Der Kaptstadt-Express fährt wohl ohne Herrmann ab

Die vorderen Boote werden mit dem Tief bis Kapstadt rauschen. Ich werde in einem System dahinter in Kapstadt ankommen. Mein Rückstand hat sich bis dahin vielleicht verzehnfacht. Das können leicht 500 bis 1200 Seemeilen Rückstand werden. Also so um die 1000, würde ich schätzen. Auch auf Justine und Paul (Red.: Justine Mettraux und Paul Meilhat), an die ich gerne Anschluss gefunden hätte, was ich aber im Moment nicht hinkriege, hätte ich dann einen guten ganzen Tag Rückstand.

Das Tief, das ich bekommen kann, ist recht leichtwindig. Es wird mir keinen Vorteil gegenüber der Konkurrenz bringen. Das ist etwas niederschmetternd im Moment, aber mein Gemütszustand ist trotzdem gut. Ich glaube, es wird im Indischen Ozean Aufholchancen geben. Vorher nicht. Die Leute vor mir sind alles Top-Athleten. Es sind alles sehr gut vorbereitete Teams mit einer unglaublichen Leistungsdichte. Chapeau vor den Leuten, großer Respekt!

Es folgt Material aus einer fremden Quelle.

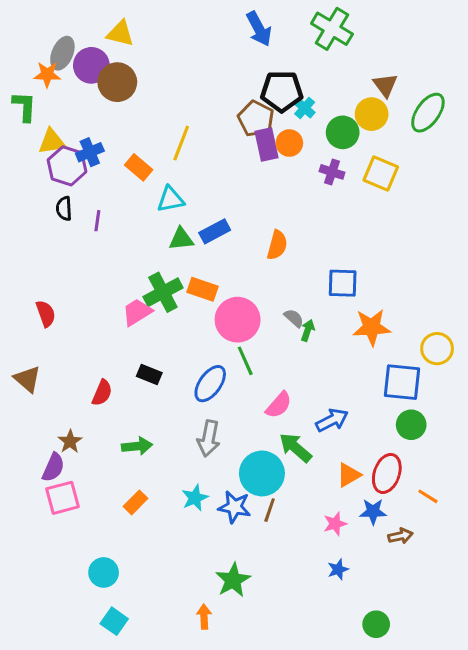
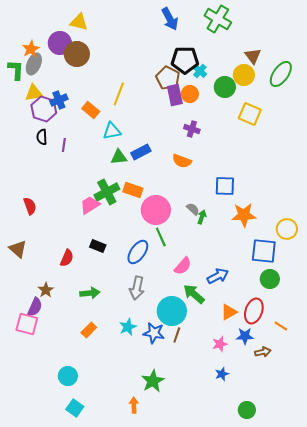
gray ellipse: (62, 53) -> (34, 64), moved
orange star: (47, 74) -> (31, 49), turned -30
purple cross: (332, 172) -> (192, 129), moved
orange semicircle: (277, 245) -> (182, 161), turned 96
pink square: (62, 498) -> (27, 324), moved, turned 30

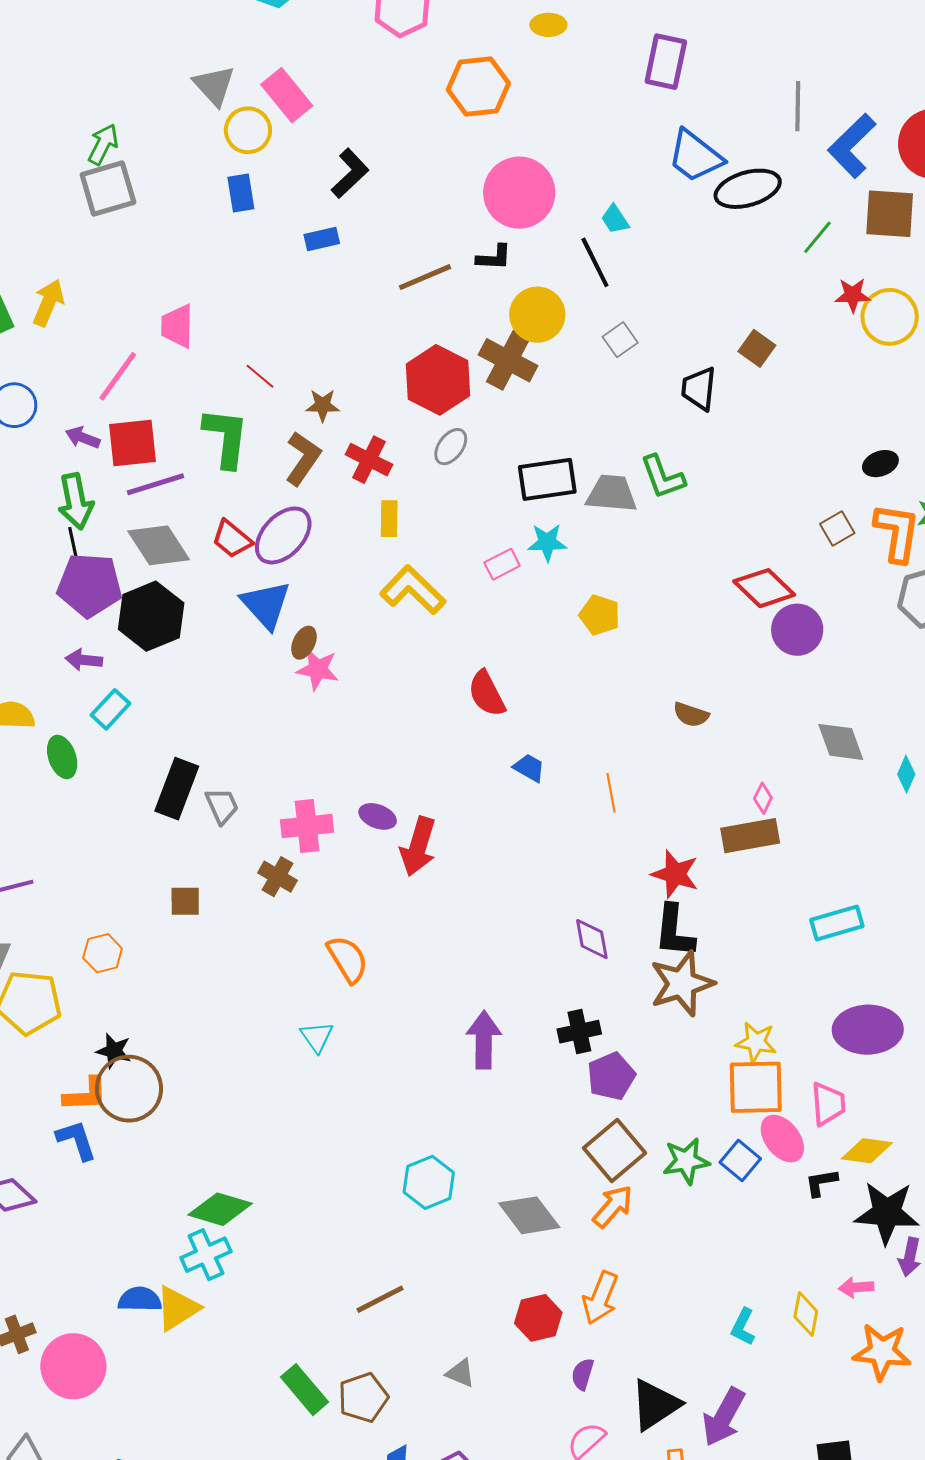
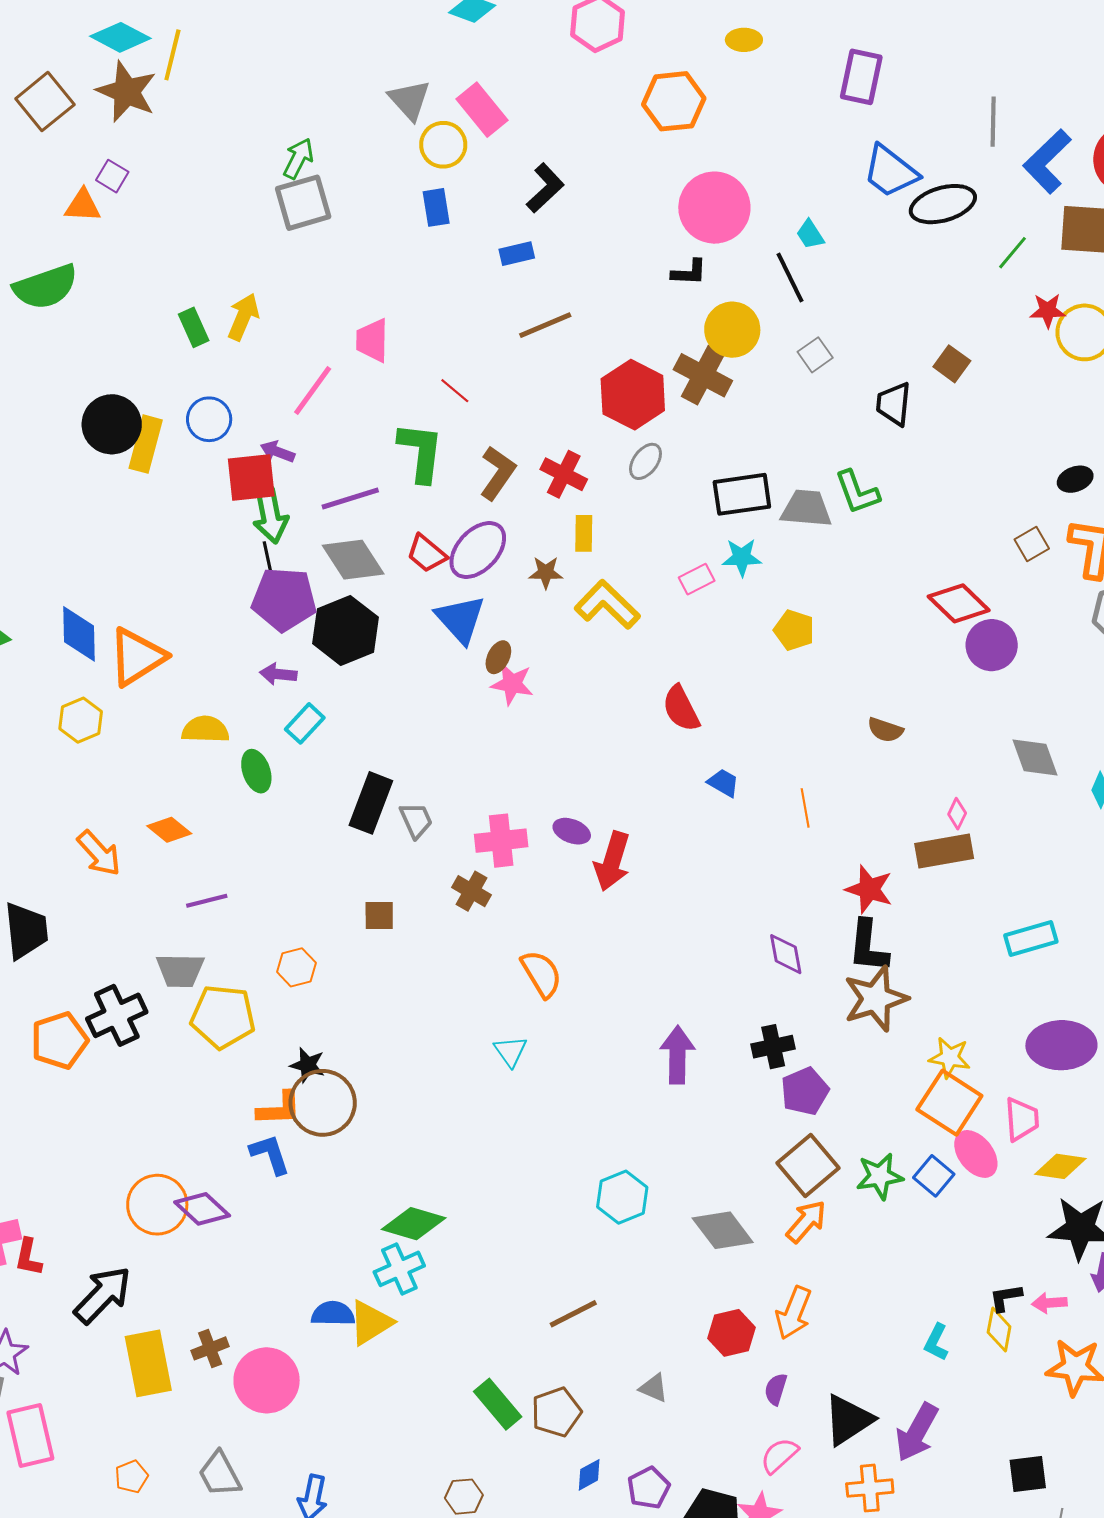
brown line: (425, 277) -> (545, 325), moved
brown star: (323, 405) -> (546, 572), moved
red square: (133, 443) -> (251, 477), moved
orange square: (756, 1087) -> (949, 1103), turned 34
black L-shape: (821, 1183) -> (1006, 1298), moved

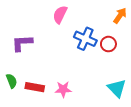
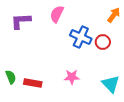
purple L-shape: (22, 43) -> (21, 21), moved
pink star: (63, 89) -> (72, 77), moved

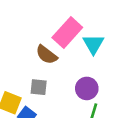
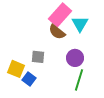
brown semicircle: (46, 55) -> (57, 32), moved

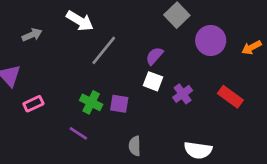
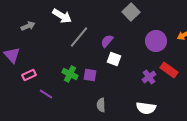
purple circle: (211, 40) -> (156, 41), moved
purple semicircle: (154, 56) -> (107, 41), moved
purple cross: (183, 94) -> (149, 77), moved
purple line: (78, 133) -> (46, 94), moved

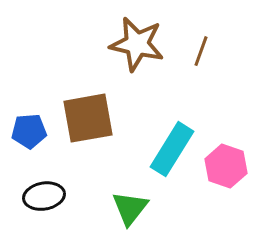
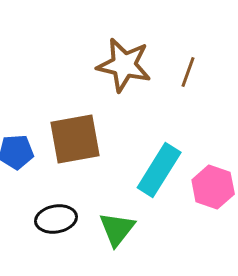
black ellipse: (44, 196) -> (56, 219), moved

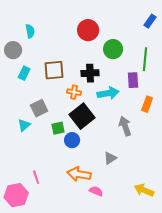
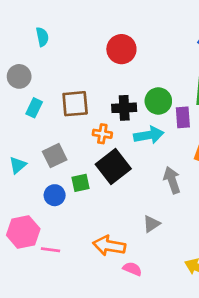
cyan semicircle: (30, 31) -> (42, 37), moved
green circle: (113, 49) -> (158, 101), moved
cyan triangle: (24, 125) -> (18, 165), moved
blue circle: (72, 140) -> (55, 195), moved
pink line: (36, 177) -> (51, 250), turned -64
pink hexagon: (16, 195) -> (23, 232), moved

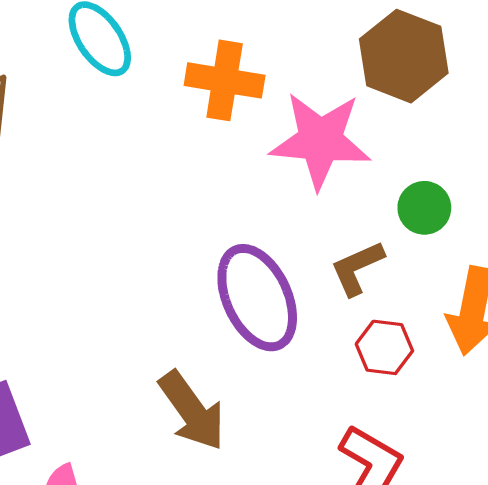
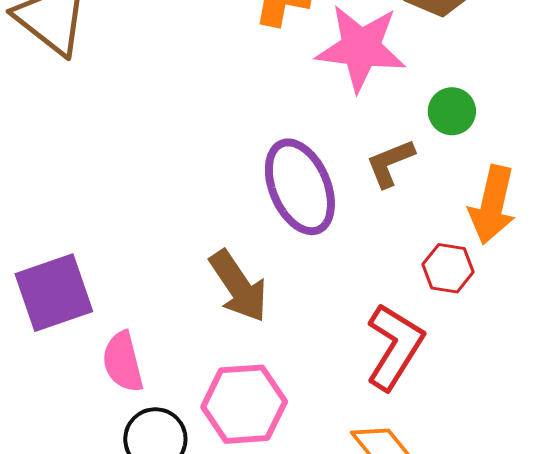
red hexagon: (384, 347) -> (448, 268), moved

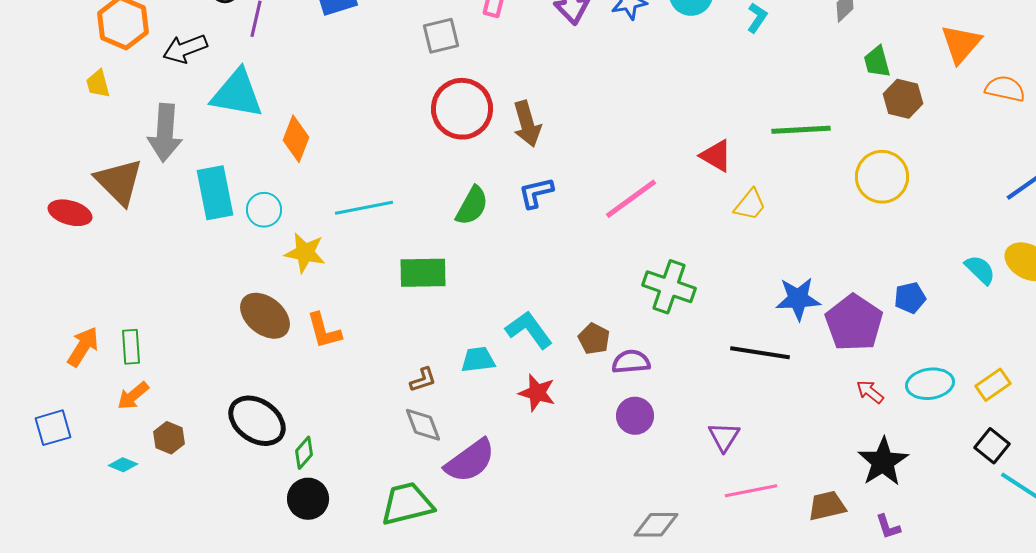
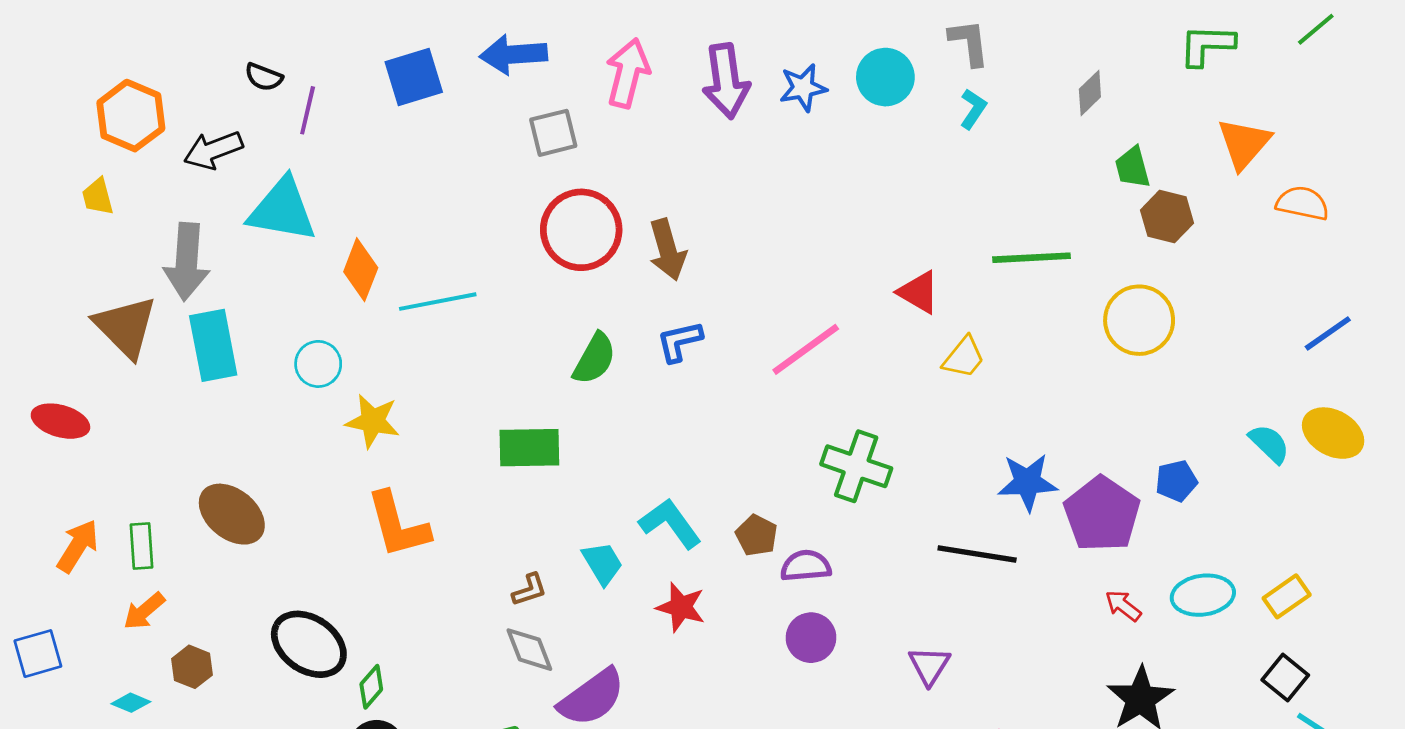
cyan rectangle: (215, 193) -> (213, 345), moved
cyan line: (364, 208) -> (438, 302), moved
red ellipse: (70, 213) -> (60, 421), moved
brown ellipse: (265, 316) -> (232, 514), moved
orange L-shape: (324, 331) -> (398, 525), size x1.4
cyan trapezoid: (478, 360) -> (602, 563), turned 66

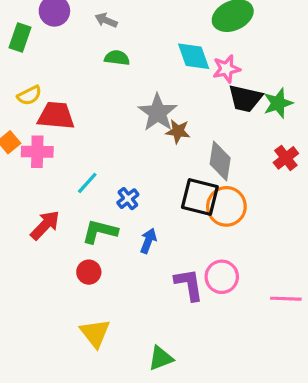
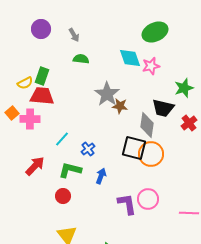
gray arrow: (106, 20) -> (74, 35), turned -144
green rectangle: (20, 38) -> (42, 76), moved
black trapezoid: (245, 98) -> (163, 108), moved

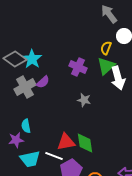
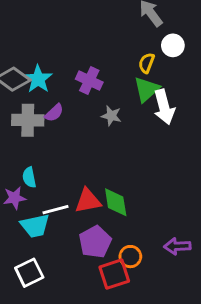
purple cross: (78, 67) -> (89, 81), moved
gray cross: (25, 87) -> (28, 120), turned 30
gray star: (84, 100) -> (111, 116), moved
white line: (54, 156) -> (56, 210), moved, turned -36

Ich tue alles was ich kann, ich segel so gut wie ich kann. Ich habe auch kein grundsätzliches Speedproblem. Die haben einfach einen irren Lauf – und dahinter ist weniger Wind. Die kommen halt immer zuerst in den stärkeren Wind. Die ganze Sache läuft für die ein bisschen runder. Mit dem Tief werden die jetzt abdüsen. Also: Das sieht nicht gut aus.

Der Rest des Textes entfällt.